The same thing happens with Kenyan music.

There are incredible artists creating beautiful work that never reaches mainstream audiences because promotion costs money and many artists simply do not have access to those resources. Discovering them takes effort.

When I first listened to Shad Mziki on the Safari Collaboration project with Watendawili, I immediately wondered who this mellow-voiced artist was. I opened his profile, went through his catalogue and applied what I jokingly call the one-minute test: listen to each song for a minute and decide whether it deserves a deeper listen. Most of them were definite hits.

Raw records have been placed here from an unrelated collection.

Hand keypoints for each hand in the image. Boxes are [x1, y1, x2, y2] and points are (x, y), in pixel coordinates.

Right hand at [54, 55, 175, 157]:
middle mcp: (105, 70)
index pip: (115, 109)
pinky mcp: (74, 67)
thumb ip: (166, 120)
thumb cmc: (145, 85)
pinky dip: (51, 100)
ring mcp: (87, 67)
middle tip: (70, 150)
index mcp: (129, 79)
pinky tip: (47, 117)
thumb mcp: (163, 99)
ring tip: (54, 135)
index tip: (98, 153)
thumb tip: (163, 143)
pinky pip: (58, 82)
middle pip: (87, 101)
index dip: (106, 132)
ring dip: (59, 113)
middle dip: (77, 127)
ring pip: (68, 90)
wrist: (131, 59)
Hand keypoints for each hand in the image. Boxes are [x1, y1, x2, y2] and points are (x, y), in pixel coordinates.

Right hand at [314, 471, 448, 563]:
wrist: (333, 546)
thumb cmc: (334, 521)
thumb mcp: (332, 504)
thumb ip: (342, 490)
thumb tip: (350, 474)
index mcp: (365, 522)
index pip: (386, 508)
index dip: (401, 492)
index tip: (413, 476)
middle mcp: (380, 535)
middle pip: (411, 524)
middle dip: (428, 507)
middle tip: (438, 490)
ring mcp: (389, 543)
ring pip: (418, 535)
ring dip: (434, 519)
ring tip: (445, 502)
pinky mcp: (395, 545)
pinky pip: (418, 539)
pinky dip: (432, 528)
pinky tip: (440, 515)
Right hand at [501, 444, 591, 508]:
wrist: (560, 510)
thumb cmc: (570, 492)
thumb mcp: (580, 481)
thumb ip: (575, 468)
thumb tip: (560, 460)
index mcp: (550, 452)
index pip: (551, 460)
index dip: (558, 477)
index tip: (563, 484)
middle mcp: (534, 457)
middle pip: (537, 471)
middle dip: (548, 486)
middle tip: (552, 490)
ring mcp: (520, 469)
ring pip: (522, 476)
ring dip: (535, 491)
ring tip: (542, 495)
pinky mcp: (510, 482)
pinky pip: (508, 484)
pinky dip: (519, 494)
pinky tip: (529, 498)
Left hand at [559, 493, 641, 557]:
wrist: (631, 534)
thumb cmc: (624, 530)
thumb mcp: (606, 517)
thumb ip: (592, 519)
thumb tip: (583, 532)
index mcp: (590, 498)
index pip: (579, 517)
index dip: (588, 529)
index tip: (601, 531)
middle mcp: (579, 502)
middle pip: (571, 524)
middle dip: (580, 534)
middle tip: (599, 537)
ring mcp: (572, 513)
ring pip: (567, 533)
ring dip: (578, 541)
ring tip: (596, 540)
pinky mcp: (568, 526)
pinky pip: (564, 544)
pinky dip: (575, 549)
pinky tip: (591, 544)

One of Spotify's greatest strengths is that it rewards curiosity. Scroll down far enough and you'll find artists with similar sounds. More often than not, many of them are under-streamed and overlooked. Through that process, I keep finding fresh Kenyan music. Songs that do not appear on my TikTok feed every two scrolls and songs that have room to grow on me over time.

That is why I find it difficult when people claim that Kenyan music has a diversity problem or a quality-over-quantity problem.

You cannot approach music listening lazily.

Good Kenyan music may never find you on its own. Unfortunately, not every talented artist has the budget to push their work into your algorithm. Sometimes the listener has to do some of the work too.

We cannot ignore the economic realities artists face. We gate-crash events. We complain about ticket prices. We are more willing to attend a free concert than pay to support local artists. Music is a business and inflation is hitting everyone.

I do not have a grand solution. This is not my area of expertise. What I do know is that I love Kenyan music.

I relate to Jua Cali's Bidii Yangu. I love Zilizopendwa. I miss the playful era of Kenyan gospel music from the mid-2000s. I love dancing to Urbantone music that doesn't degrade women. I love watching artists like Maandy, Dyana Cods and Femi One keep Kenyan female rap alive.

And the truth is, I have only scratched the surface. I haven't even talked about my love for Genge, which is not to be confused with Gengetone.

Curiosity and research should not be limited to academia. They belong in art too. Before you decide that you dislike Kenyan music, give it the same grace you would give a book, a subject or a place you do not yet understand. Go beyond what is trending. Go beyond what the algorithm serves you.

You may still decide that you do not like it. But at least let that opinion come after exploration rather than assumption.

There is far more to Kenyan music than most of us realize if we are willing to dig a little deeper. For years, we asked Kenyan radio stations to play more Kenyan music. Then we asked Kenyan artists to be more creative, more diverse and more innovative. But have we ever asked ourselves to listen to Kenyan music?